** Opening Stored data block **

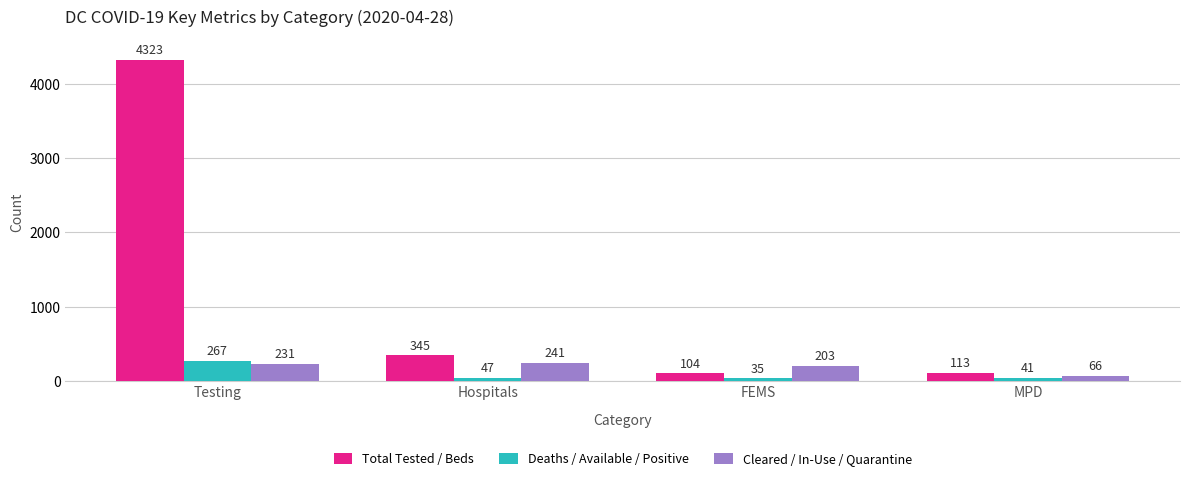

Is the value of Cleared / In-Use / Quarantine at Hospitals greater than the value of Deaths / Available / Positive at Testing?

No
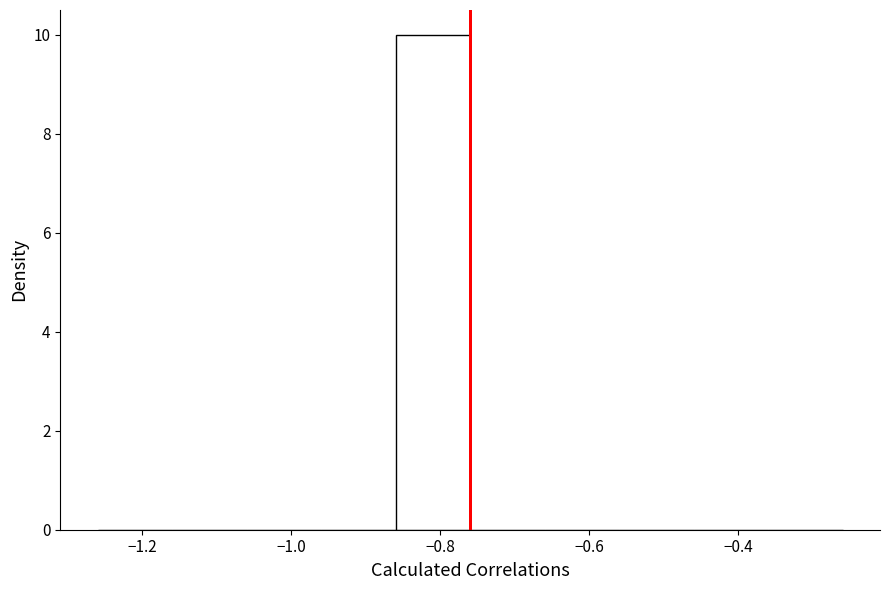

Reading left to right, list every bar in this chart as the range it spans on the x-axis followed by its height. Neither the bar edges nor the heights are printed on the chart, so give them approximately, as read against the axes.

-1.26 to -1.16: 0
-1.16 to -1.06: 0
-1.06 to -0.96: 0
-0.96 to -0.86: 0
-0.86 to -0.76: 10
-0.76 to -0.66: 0
-0.66 to -0.56: 0
-0.56 to -0.46: 0
-0.46 to -0.36: 0
-0.36 to -0.26: 0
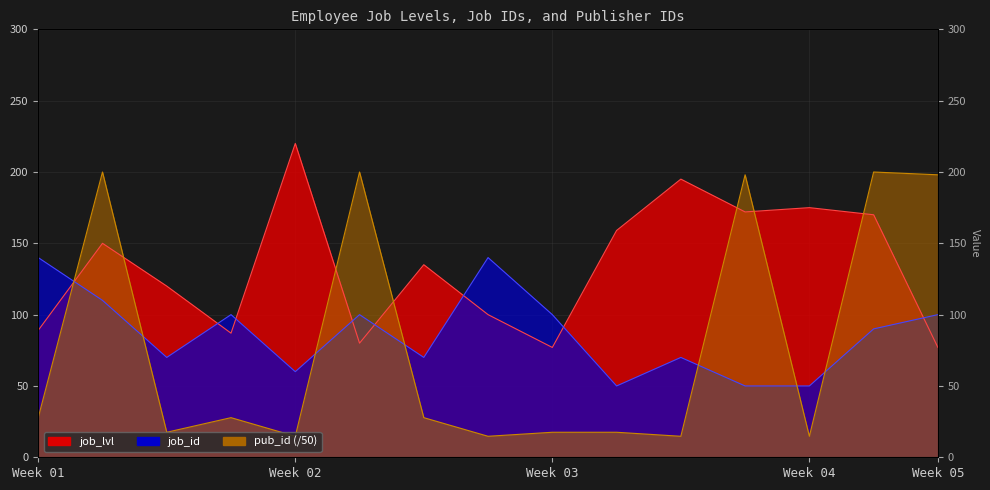

True or false: pub_id and job_lvl intersect in this chart.

True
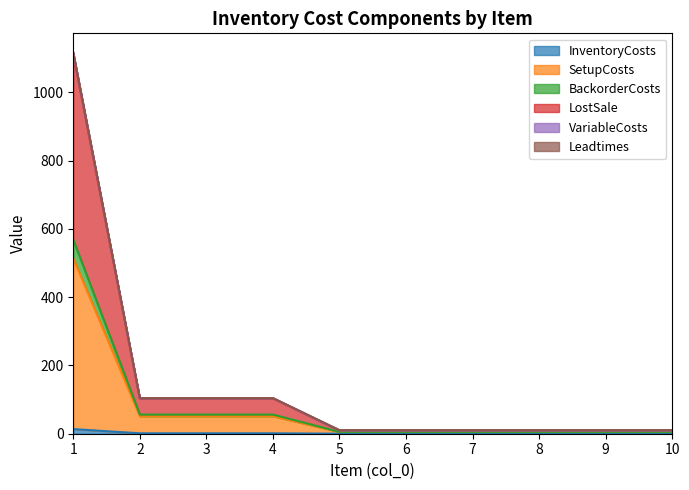

Which category has the highest value in the BackorderCosts series?

1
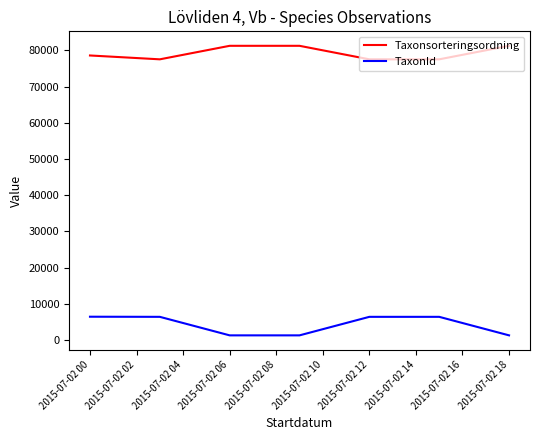

How many lines are shown in the chart?

2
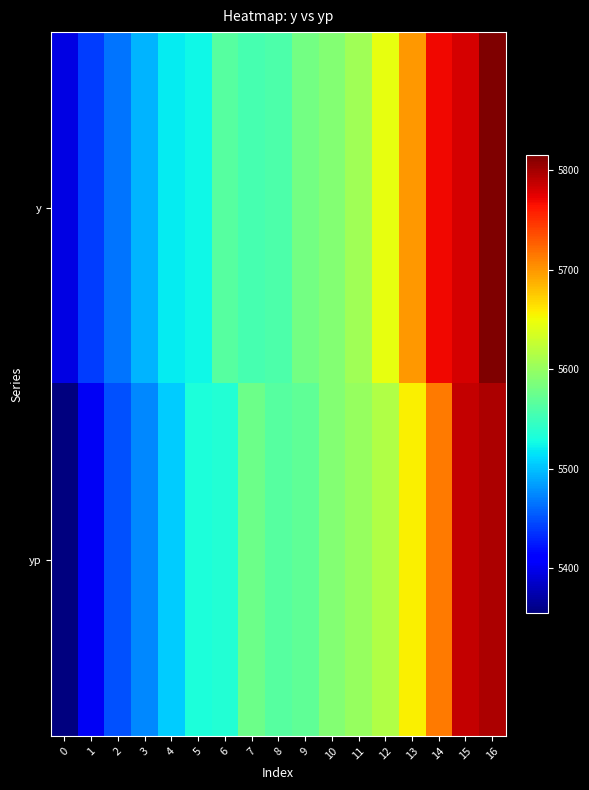

What is the smallest value displayed?

5355.4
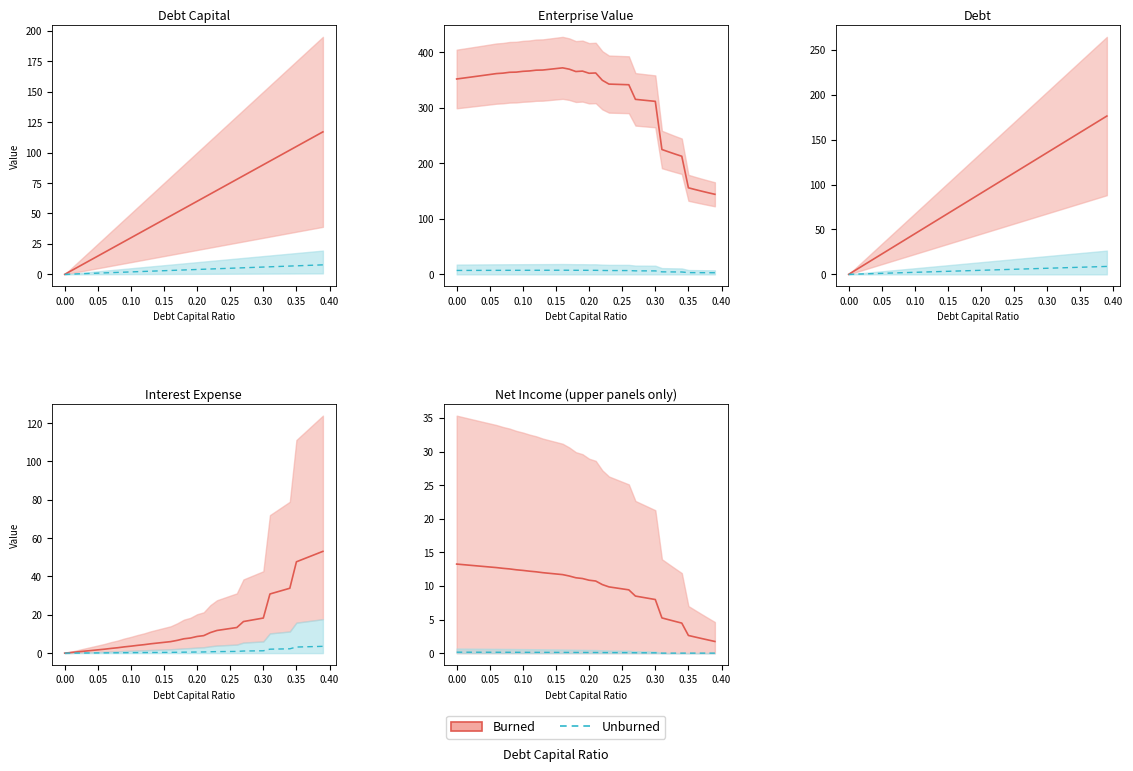

True or false: enterprise_value and interest_expense cross at least once.

False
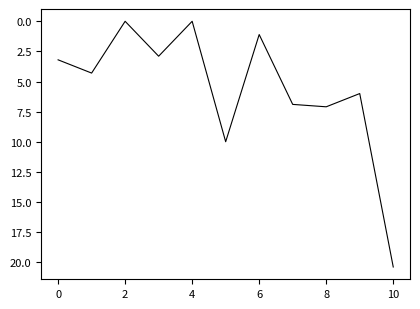

What is the maximum value shown in the chart?

20.4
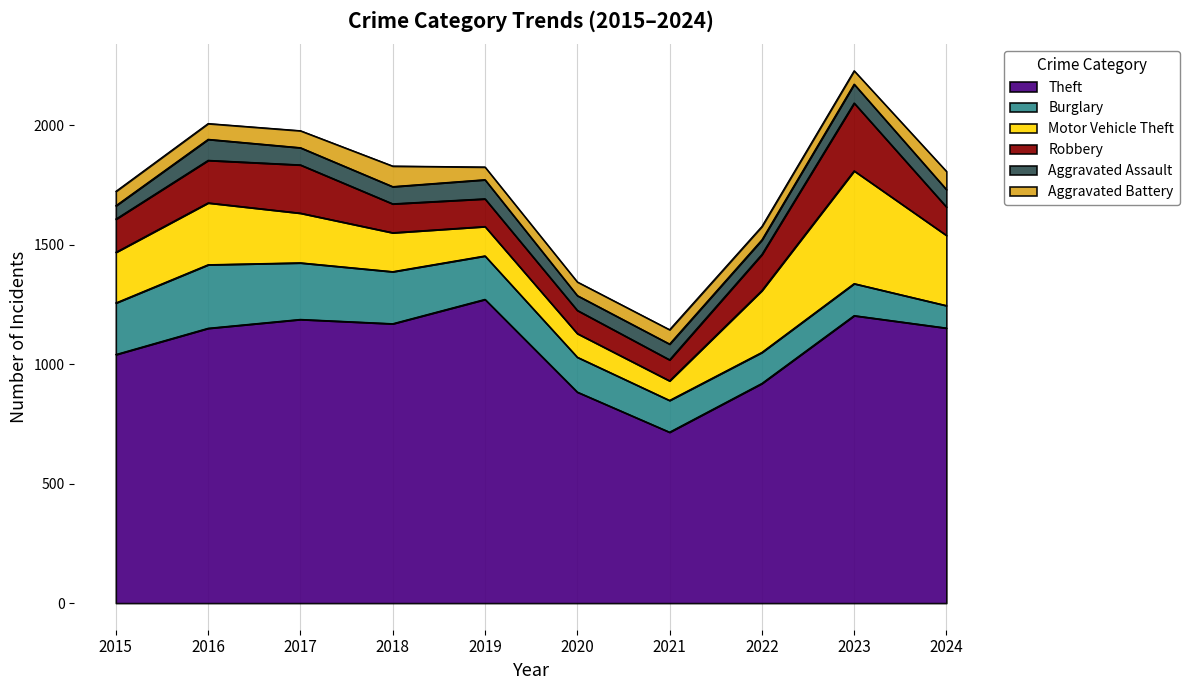

At which label does Burglary reach its peak?

2016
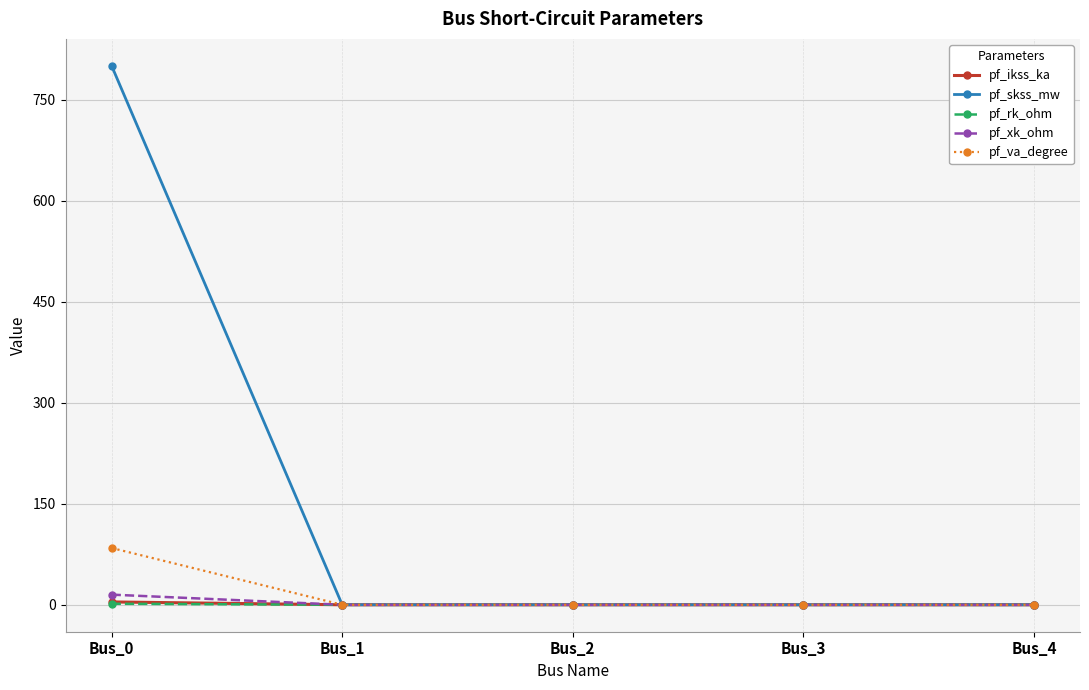

At which category is the sum across all series the highest?

Bus_0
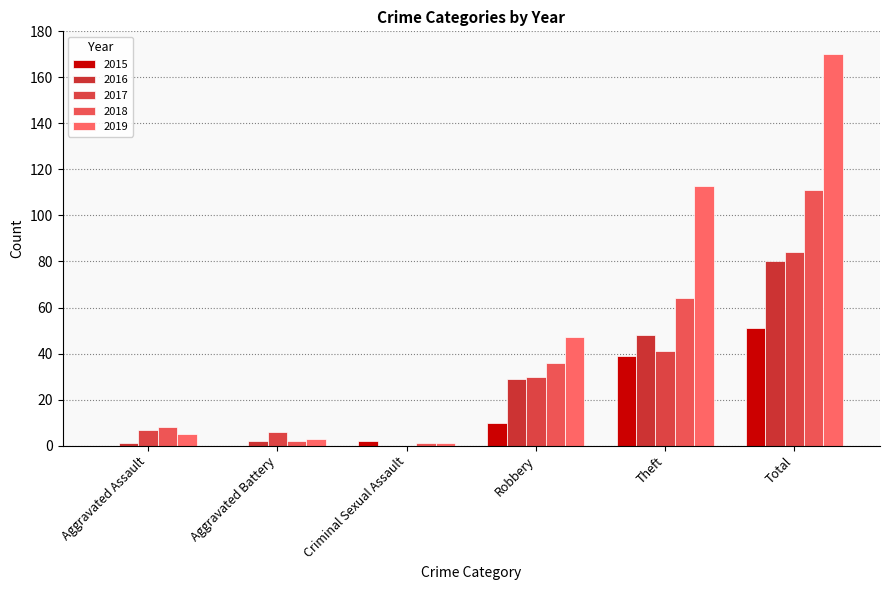

Does the chart contain stacked bars?

No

** Closing Stored data block **

**Job:**
How many lines of the entries above contain the string "category", matching case exactly? Reply with the number alone.

**Exercise result:**
2